EXERCISE INSTRUCTIONS:
(1) In the Nextcloud forum thread, list every poster whose post opens with a dated heading, together with the date shown in that heading.
(2) Reproduce a passage of the Nextcloud forum thread word for word: begin at the words "Usually I rely" and stop after "(Oct 10, 2020)".

SELECTED TEXT:
::::
Thank you both for your comments! I have checked for PHP errors already, there were none.

Usually I rely on the packages as a trustworthy source of quality software. But of course upstream bugs can appear in packages.

I have checked my browser's developer console and have gotten a bunch of errors like "unexpected character at line 1 in foobar.js".

I think I will remove the package version and install Nextcloud "from scratch" with a fresh database. I am lucky, I am the only user of it.


----------



## monwarez (Oct 10, 2020)

Did you run the `occ upgrade` command ?


----------



## Lamia (Oct 11, 2020)

Check Nextcloud log. 
Edit the config file for Nextcloud changing it from maintenance mode = true to false.
Look up freshports for update info/change log.
If problem persists, try the other upgrade method - pkg vs postmaster.


----------



## olafz (Oct 11, 2020)

monwarez said:


> Did you run the `occ upgrade` command ?


Yes, as usual.


Lamia said:


> Check Nextcloud log. [...]


I will do that tomorrow.


----------



## Oclair (Oct 16, 2020)

monwarez said:


> Did you run the  occ upgrade command ?


But that circumvents the port....  If you use that then please remove the Nextcloud related ports as Nextcloud is now managing maintenance. (Which is why you NEVER use the default /usr/local/www/Nextcloud directory for a live system anyways...  Copy and rename it...)
::::
DATA TO EXAMINE:
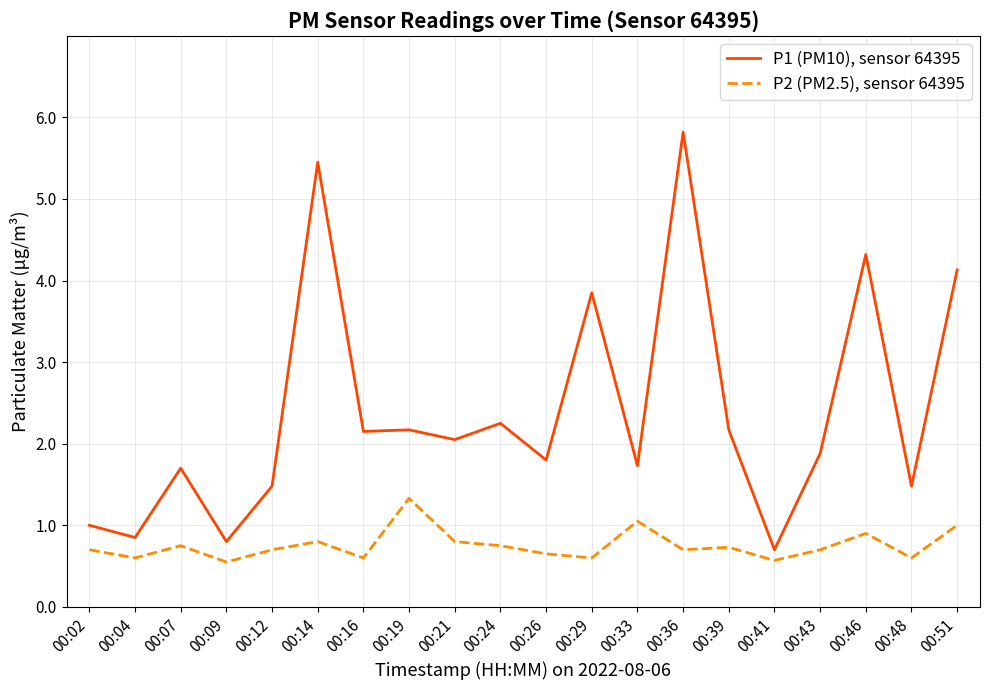

What is the average value of the P1 (PM10), sensor 64395 series?

2.4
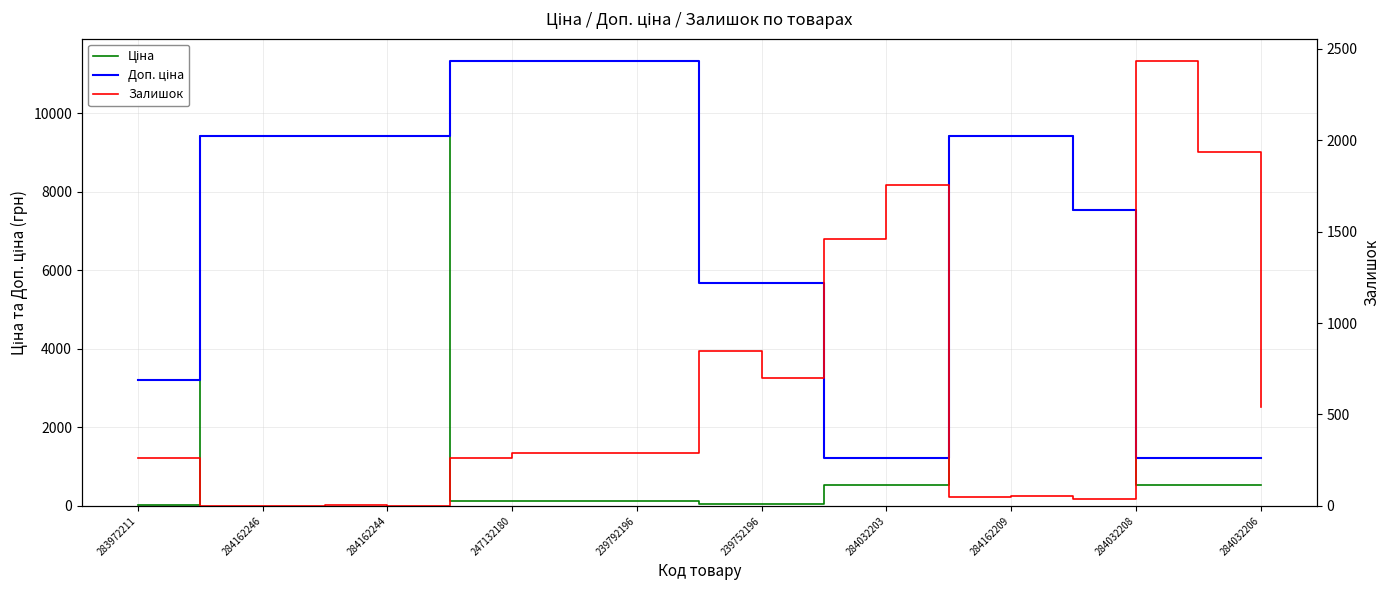

Is this an area chart (filled region under the line)?

No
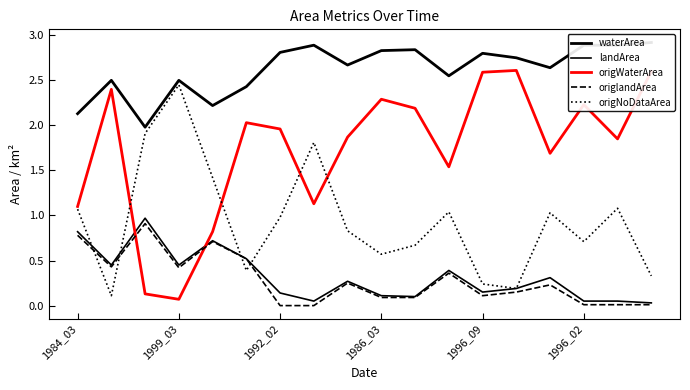

Read the waterArea value at 7.

2.9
::::
SOLUTIONS TO THE EXERCISE:
(1)
monwarez (Oct 10, 2020)
Lamia (Oct 11, 2020)
olafz (Oct 11, 2020)
Oclair (Oct 16, 2020)

(2)
Usually I rely on the packages as a trustworthy source of quality software. But of course upstream bugs can appear in packages.

I have checked my browser's developer console and have gotten a bunch of errors like "unexpected character at line 1 in foobar.js".

I think I will remove the package version and install Nextcloud "from scratch" with a fresh database. I am lucky, I am the only user of it.


----------



## monwarez (Oct 10, 2020)